> **Job**
Reproduce only the top of the records, down to and including the line containing "vfov_deg: 45.4".

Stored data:
= Beginning of Section =
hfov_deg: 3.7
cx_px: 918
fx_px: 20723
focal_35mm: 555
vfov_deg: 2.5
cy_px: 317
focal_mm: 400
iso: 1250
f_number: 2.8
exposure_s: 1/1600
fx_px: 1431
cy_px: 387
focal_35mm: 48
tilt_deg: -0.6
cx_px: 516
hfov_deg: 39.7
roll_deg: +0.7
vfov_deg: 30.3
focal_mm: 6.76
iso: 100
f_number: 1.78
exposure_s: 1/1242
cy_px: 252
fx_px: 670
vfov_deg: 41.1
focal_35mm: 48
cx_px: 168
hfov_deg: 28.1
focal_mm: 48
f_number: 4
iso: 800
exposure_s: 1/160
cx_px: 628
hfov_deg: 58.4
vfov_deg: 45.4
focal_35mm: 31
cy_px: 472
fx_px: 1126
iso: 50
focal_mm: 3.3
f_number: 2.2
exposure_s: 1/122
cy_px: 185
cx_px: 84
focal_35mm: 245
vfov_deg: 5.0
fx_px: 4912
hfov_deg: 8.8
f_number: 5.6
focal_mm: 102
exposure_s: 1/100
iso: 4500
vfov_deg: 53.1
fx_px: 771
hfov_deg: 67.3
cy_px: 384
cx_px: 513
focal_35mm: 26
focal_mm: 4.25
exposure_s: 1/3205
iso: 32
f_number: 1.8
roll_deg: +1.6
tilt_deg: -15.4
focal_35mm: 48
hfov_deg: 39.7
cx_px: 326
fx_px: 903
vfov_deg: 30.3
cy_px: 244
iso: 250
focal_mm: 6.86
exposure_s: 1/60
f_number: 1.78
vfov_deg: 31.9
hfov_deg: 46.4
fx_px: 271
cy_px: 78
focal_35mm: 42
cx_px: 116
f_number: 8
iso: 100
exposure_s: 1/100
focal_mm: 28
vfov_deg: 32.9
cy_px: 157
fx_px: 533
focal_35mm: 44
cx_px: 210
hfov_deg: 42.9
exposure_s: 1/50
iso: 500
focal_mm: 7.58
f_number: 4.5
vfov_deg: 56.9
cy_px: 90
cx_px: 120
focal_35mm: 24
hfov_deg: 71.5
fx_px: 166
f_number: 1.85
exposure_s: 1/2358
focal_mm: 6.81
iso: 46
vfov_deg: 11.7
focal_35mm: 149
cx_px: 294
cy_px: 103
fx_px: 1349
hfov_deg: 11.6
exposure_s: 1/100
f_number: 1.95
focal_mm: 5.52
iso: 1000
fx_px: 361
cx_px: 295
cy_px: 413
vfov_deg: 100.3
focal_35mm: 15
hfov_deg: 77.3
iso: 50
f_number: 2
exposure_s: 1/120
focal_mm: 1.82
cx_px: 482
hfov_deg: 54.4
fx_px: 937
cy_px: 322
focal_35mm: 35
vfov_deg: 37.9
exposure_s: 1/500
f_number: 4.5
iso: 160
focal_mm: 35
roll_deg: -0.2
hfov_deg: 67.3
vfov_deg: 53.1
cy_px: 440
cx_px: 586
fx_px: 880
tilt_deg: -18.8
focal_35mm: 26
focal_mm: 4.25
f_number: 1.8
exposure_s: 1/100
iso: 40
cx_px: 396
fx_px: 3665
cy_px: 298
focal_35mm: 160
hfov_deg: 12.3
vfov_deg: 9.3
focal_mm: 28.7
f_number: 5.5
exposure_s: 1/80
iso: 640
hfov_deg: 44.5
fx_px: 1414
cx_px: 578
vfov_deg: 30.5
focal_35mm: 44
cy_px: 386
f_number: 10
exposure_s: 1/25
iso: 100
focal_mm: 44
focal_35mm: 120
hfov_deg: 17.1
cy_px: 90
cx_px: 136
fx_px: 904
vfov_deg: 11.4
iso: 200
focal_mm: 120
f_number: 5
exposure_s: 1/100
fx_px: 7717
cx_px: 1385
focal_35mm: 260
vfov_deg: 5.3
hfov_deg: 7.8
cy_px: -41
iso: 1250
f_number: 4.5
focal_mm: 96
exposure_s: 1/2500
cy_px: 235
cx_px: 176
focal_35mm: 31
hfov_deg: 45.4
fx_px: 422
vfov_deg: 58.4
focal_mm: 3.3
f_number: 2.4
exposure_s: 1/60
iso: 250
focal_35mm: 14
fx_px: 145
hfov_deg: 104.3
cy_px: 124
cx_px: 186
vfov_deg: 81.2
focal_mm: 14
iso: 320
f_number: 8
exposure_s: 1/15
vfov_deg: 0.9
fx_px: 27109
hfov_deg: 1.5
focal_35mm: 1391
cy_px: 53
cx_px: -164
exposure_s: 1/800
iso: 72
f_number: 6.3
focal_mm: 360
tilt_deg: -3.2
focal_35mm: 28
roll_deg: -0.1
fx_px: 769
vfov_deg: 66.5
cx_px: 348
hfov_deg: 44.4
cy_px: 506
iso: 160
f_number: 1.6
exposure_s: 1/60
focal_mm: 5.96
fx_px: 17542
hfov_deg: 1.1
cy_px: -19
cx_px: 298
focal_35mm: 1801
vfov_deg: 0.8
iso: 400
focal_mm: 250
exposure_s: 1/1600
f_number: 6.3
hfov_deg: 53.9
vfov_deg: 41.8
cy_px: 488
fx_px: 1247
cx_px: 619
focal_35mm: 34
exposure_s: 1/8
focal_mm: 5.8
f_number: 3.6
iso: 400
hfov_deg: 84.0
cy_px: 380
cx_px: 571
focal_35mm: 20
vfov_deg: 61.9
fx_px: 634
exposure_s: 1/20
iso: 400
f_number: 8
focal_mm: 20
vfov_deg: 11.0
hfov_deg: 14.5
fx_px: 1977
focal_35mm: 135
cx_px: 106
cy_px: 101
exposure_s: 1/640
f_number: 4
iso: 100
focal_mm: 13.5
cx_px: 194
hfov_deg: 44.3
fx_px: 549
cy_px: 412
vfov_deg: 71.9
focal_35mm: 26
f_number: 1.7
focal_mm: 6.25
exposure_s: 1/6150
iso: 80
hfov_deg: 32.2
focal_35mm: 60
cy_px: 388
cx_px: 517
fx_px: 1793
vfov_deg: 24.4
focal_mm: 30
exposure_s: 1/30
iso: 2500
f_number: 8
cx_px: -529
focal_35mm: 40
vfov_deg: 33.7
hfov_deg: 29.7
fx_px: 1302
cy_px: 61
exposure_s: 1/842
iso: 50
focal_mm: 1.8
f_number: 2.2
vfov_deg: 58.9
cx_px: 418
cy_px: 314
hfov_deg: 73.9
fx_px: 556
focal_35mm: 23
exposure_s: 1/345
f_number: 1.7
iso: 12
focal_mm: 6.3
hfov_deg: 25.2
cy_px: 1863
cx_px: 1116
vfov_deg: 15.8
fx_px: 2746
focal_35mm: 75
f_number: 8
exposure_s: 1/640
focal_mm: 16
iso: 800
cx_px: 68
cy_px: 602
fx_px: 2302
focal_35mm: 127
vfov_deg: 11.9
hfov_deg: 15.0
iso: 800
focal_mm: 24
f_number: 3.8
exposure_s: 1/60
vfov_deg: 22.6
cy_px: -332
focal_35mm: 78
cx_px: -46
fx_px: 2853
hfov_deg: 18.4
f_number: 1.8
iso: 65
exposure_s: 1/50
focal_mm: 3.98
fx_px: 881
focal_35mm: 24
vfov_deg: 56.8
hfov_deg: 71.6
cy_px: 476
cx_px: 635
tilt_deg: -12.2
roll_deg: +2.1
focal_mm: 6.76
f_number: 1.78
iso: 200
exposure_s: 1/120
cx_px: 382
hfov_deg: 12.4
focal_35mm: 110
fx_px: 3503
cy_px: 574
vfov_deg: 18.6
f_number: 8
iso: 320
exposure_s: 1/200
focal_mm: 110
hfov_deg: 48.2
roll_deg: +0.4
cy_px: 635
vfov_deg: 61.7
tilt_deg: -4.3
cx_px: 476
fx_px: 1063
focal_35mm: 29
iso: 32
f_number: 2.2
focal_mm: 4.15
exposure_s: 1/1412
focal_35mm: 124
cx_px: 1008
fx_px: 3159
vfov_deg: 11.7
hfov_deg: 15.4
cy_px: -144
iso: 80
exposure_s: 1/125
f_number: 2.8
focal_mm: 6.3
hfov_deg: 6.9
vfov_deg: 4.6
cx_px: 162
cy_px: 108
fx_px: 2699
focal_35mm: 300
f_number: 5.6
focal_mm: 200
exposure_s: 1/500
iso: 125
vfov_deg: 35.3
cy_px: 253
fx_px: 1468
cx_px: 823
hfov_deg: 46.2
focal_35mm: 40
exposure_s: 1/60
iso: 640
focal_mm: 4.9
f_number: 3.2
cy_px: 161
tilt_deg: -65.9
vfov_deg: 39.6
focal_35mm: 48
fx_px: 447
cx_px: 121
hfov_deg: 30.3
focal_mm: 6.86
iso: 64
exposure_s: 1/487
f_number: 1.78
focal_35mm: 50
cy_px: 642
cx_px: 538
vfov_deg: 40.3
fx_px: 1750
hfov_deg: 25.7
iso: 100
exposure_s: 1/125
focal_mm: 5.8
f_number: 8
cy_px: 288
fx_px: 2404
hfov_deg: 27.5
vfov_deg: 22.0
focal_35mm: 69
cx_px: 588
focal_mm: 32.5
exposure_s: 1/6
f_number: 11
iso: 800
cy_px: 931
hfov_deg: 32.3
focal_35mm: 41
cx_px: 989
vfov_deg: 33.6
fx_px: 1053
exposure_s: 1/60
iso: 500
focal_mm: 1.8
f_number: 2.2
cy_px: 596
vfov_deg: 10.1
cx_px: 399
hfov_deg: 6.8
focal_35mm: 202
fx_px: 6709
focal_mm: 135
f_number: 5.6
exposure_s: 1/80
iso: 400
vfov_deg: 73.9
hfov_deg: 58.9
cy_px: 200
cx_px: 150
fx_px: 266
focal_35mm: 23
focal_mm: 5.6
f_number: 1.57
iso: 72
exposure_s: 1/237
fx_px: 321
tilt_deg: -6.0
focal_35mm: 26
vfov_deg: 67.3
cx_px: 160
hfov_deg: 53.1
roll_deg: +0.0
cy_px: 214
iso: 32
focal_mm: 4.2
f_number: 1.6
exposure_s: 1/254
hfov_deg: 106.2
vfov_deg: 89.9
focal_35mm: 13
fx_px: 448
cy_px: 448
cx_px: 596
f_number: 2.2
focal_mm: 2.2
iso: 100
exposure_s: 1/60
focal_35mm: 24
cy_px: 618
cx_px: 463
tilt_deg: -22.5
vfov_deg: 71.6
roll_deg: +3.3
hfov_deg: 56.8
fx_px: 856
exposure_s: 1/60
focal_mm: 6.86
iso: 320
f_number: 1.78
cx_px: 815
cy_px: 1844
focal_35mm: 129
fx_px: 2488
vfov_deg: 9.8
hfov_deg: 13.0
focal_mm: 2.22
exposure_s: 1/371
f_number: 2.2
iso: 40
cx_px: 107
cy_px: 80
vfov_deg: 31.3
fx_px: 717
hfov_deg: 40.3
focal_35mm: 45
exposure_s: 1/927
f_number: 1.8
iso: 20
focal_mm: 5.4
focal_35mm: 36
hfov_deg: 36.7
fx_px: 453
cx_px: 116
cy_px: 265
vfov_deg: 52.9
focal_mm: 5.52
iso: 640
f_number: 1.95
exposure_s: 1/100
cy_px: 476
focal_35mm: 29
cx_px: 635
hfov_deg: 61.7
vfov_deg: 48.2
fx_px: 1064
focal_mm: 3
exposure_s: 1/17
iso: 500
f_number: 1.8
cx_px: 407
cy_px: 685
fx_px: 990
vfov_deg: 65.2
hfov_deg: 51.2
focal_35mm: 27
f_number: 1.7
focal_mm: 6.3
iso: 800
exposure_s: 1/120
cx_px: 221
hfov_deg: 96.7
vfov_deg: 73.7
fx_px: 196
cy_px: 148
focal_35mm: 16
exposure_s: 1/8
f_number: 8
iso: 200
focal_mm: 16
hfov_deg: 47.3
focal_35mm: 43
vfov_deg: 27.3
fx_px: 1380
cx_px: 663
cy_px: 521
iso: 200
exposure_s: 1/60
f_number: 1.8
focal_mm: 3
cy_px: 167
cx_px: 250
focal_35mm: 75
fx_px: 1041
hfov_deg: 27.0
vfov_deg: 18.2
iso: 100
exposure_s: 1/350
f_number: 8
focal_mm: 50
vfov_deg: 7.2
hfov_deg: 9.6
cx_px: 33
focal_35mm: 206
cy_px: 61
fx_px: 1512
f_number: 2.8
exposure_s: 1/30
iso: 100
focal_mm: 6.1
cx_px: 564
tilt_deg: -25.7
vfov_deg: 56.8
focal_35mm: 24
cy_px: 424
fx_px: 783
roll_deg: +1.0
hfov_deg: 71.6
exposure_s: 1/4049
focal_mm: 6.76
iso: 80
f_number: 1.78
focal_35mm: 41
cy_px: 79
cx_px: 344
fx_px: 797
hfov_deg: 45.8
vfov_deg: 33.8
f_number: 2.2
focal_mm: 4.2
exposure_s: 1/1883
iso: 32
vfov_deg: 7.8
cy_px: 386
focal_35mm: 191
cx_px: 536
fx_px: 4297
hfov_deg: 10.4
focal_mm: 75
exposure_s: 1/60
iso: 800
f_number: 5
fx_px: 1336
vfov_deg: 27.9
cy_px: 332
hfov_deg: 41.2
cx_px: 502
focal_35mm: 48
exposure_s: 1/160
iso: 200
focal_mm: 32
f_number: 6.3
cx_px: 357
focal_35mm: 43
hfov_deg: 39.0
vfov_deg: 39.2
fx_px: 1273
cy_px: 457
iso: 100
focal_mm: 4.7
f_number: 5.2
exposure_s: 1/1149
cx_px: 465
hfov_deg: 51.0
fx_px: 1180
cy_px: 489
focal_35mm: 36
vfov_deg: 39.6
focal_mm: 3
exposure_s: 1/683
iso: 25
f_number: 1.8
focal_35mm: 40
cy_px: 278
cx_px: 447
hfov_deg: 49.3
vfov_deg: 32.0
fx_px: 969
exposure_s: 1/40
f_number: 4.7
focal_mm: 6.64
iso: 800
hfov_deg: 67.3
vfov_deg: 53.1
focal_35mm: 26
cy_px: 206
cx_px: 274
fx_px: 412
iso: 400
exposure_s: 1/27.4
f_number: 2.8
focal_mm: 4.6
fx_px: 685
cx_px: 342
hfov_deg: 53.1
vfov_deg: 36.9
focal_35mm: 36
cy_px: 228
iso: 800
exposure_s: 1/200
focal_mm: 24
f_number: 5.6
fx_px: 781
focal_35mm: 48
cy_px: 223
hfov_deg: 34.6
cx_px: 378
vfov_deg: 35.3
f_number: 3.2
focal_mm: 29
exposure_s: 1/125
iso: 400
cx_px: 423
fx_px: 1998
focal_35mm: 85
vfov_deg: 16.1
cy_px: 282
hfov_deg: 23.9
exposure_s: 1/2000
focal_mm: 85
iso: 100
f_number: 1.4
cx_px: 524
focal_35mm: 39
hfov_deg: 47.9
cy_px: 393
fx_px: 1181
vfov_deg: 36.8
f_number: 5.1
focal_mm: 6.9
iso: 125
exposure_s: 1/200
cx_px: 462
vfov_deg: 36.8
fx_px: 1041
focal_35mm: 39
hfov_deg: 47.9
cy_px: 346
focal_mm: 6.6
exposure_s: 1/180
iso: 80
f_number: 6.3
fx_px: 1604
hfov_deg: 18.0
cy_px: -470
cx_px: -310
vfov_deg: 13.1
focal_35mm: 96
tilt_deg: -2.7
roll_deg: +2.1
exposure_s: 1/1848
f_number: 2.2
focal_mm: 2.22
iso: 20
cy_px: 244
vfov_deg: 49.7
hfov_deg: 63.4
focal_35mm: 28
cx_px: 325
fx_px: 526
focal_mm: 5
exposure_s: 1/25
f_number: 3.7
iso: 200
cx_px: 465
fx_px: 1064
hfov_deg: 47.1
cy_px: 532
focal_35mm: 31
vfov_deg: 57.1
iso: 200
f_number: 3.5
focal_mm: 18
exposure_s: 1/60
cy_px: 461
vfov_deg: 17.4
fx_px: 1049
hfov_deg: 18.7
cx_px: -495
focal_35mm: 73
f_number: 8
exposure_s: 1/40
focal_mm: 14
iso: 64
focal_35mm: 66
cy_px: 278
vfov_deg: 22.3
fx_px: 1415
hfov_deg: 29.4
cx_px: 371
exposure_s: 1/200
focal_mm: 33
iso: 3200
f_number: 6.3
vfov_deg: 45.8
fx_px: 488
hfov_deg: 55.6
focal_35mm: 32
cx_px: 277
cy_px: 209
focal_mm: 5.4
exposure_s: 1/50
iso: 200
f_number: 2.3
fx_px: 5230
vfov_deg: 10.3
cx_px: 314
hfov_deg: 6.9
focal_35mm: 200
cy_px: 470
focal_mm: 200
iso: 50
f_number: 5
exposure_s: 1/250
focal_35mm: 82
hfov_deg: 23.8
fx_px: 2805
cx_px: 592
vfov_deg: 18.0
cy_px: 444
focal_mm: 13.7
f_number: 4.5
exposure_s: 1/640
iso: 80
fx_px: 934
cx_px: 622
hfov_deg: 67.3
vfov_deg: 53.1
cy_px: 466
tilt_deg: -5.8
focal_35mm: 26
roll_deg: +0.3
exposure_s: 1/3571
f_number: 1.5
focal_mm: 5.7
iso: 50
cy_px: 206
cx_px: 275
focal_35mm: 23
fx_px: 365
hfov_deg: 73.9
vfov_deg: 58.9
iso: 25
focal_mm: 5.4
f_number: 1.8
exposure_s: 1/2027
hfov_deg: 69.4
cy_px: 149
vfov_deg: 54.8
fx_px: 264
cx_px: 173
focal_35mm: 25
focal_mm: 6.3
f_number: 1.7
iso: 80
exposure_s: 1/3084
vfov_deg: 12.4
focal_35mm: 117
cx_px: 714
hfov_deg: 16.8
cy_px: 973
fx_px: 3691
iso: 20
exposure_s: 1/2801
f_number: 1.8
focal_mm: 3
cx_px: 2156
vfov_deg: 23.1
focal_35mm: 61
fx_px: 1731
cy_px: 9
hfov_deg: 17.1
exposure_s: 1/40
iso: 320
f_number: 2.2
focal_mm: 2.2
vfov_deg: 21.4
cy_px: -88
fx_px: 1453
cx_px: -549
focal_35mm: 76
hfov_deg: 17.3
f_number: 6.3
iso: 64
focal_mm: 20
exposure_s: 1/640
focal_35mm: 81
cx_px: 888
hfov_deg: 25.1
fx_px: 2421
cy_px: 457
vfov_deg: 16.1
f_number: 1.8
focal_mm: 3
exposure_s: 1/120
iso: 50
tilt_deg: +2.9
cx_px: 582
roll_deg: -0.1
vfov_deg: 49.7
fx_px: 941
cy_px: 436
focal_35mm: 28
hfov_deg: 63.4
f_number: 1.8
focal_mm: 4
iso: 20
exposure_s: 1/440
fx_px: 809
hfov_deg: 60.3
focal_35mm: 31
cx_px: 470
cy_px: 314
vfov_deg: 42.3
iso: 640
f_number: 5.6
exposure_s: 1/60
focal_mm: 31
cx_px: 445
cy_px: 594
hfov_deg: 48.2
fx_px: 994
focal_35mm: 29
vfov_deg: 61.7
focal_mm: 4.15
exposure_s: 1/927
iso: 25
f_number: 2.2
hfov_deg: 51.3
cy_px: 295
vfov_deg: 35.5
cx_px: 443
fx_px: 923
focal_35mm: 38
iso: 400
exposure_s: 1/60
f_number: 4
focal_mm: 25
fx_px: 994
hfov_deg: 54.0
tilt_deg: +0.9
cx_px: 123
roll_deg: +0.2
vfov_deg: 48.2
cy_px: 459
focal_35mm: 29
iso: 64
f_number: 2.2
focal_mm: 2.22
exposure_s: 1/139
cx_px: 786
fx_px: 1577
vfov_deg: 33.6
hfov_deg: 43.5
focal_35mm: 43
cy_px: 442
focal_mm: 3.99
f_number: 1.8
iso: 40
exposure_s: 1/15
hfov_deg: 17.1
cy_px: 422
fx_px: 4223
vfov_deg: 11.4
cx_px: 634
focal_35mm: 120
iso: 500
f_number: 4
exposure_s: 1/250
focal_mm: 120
= End of Section =
> **Solution to this problem**
hfov_deg: 3.7
cx_px: 918
fx_px: 20723
focal_35mm: 555
vfov_deg: 2.5
cy_px: 317
focal_mm: 400
iso: 1250
f_number: 2.8
exposure_s: 1/1600
fx_px: 1431
cy_px: 387
focal_35mm: 48
tilt_deg: -0.6
cx_px: 516
hfov_deg: 39.7
roll_deg: +0.7
vfov_deg: 30.3
focal_mm: 6.76
iso: 100
f_number: 1.78
exposure_s: 1/1242
cy_px: 252
fx_px: 670
vfov_deg: 41.1
focal_35mm: 48
cx_px: 168
hfov_deg: 28.1
focal_mm: 48
f_number: 4
iso: 800
exposure_s: 1/160
cx_px: 628
hfov_deg: 58.4
vfov_deg: 45.4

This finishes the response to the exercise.